The origins of bitterness

Where does the bitterness come from? 

I feel anger, and at times, hatred, for people I’m supposed to care about. I am overtaken by frustration and angst at some of the things people do and say. Why? Because I cannot bend them to my will? Because they behave in a manner contrary to my expectations? Because they don’t do what I think they should?

How pathetic. How laughable. Especially when these feelings arise from a supposed student of philosophy. Someone who claims to seek betterment and understanding.

I’m forgetting what de Mello tried to teach me about love.

“The third quality of love is its unselfconsciousness. Love so enjoys the loving that it is blissfully unaware of itself. The way the lamp is busy shining with no thought of whether it is benefiting others or not. The way a rose gives out its fragrance simply because there is nothing else it can do, whether there is someone to enjoy the fragrance or not. The way the tree offers its shade. The light, the fragrance and the shade are not produced at the approach of persons and turned off when there is no one there. These things, like love, exist independently of persons.”

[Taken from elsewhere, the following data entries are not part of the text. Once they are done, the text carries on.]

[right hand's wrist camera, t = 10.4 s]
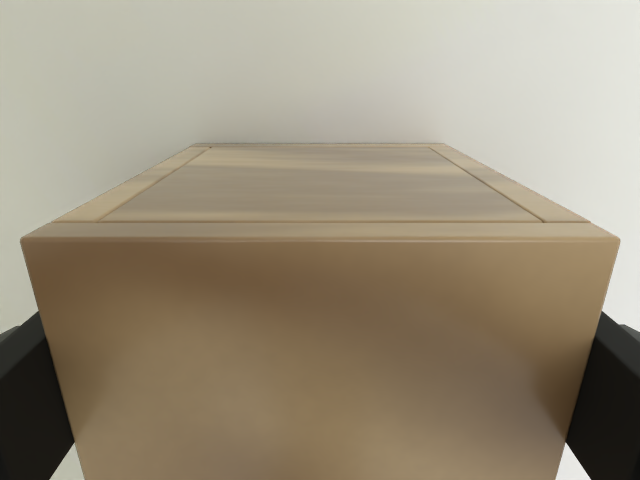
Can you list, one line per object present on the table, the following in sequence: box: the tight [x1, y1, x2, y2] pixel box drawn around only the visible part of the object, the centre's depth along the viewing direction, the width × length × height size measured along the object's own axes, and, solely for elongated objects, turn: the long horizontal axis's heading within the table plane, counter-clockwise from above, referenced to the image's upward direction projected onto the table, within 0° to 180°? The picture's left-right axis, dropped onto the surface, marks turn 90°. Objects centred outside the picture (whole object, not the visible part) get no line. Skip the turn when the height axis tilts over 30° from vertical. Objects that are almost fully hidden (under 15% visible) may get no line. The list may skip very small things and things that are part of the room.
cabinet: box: [20, 144, 620, 480], centre depth 16 cm, size 17×11×11 cm, turn 0°
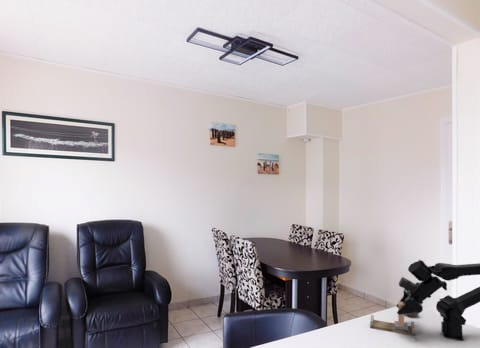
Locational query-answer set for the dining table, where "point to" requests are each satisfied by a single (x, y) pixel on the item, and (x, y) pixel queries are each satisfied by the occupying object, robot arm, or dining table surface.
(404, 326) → the fader
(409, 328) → the fader track
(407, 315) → the vase
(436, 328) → the dining table surface
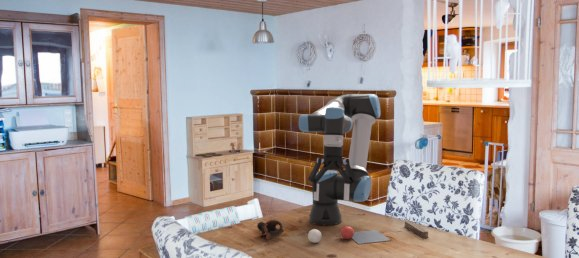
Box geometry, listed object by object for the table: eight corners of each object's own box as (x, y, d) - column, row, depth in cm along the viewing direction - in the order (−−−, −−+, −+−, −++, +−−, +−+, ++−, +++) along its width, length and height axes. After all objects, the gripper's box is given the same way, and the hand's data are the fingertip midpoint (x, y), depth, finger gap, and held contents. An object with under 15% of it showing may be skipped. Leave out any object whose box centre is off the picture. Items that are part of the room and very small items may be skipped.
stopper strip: (422, 238, 196) (422, 232, 195) (404, 226, 211) (404, 221, 211) (428, 237, 196) (428, 231, 196) (409, 226, 212) (409, 220, 211)
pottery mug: (285, 234, 206) (287, 221, 201) (277, 250, 199) (278, 237, 194) (260, 225, 209) (261, 212, 204) (251, 241, 202) (251, 227, 197)
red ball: (337, 239, 197) (337, 226, 196) (346, 236, 200) (346, 223, 200) (348, 242, 193) (348, 229, 192) (356, 239, 196) (356, 226, 196)
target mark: (358, 244, 190) (358, 243, 190) (346, 233, 204) (346, 233, 204) (390, 240, 193) (390, 240, 193) (376, 230, 207) (376, 229, 207)
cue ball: (305, 242, 193) (304, 229, 193) (314, 239, 197) (314, 226, 197) (315, 245, 190) (314, 232, 189) (324, 242, 193) (324, 229, 193)
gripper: (309, 144, 180) (307, 201, 179) (365, 147, 190) (363, 201, 189) (300, 144, 186) (298, 199, 185) (355, 147, 197) (353, 199, 196)
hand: (331, 200), depth 187 cm, fingers open, 13 cm apart
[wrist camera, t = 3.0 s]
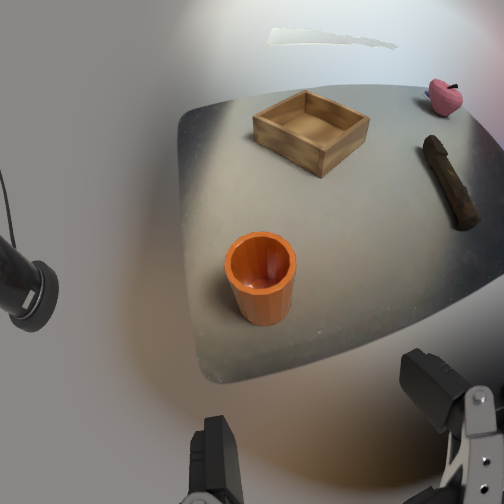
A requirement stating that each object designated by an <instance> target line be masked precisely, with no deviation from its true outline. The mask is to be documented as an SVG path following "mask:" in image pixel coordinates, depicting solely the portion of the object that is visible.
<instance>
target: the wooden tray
mask: <svg viewBox="0 0 504 504" xmlns="http://www.w3.org/2000/svg"><path fill="white" fill-rule="evenodd" d="M252 117H253V127H254V137H255V141H256V142H258V143H260V144H261V145H263V146H265V147H267V148H269V149H271V150H273V151H275V152H276V153H278V154H280V155H282V156H284V157H285V158H287V159H289V160H291V161H293V162H294V163H296V164H298V165H299V166H301V167H303V168H305V169H306V170H308V171H310V172H311V173H313V174H315V175H316V176H318V177H320V178H322V177H324V176H325V175H326V174H327V173H328V172H329V171H331V170H332V169H333V168H334V167H335V166H337V165H338V164H339V163H340V162H341V161H342V160H344V159H345V158H346V157H347V156H348V155H350V154H351V153H352V152H353V151H354V150H355V149H357V148H358V147H359V146H360V145H361V144H363V143H364V142H365V139H366V135H367V131H368V126H369V121H370V118H369V117H367V116H365V115H363V114H361V113H359V112H356V111H354V110H352V109H350V108H348V107H346V106H343V105H341V104H339V103H336V102H334V101H332V100H329V99H327V98H324V97H322V96H319V95H317V94H314V93H312V92H309V91H306V90H304V91H302V92H299V93H297V94H295V95H293V96H291V97H289V98H287V99H285V100H283V101H281V102H279V103H277V104H275V105H273V106H271V107H269V108H267V109H265V110H263V111H261V112H259V113H258V114H256V115H254V116H252Z"/></svg>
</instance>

A big part of the game is understanding the dichotomy of control. Not just intellectually understanding that you can’t control or change others against their will. But knowing it, on a deep, personal level. Letting that knowledge inform your actions and thoughts. It’s about seeing the world and it’s inhabitants exactly as they are and still, not withholding your love and affection. Nor trying to change them. 

If I truly understood that idea, if I truly accepted it, what foundation could my bitterness rest upon? It would have none. It would be fragile and fall at the slightest challenge.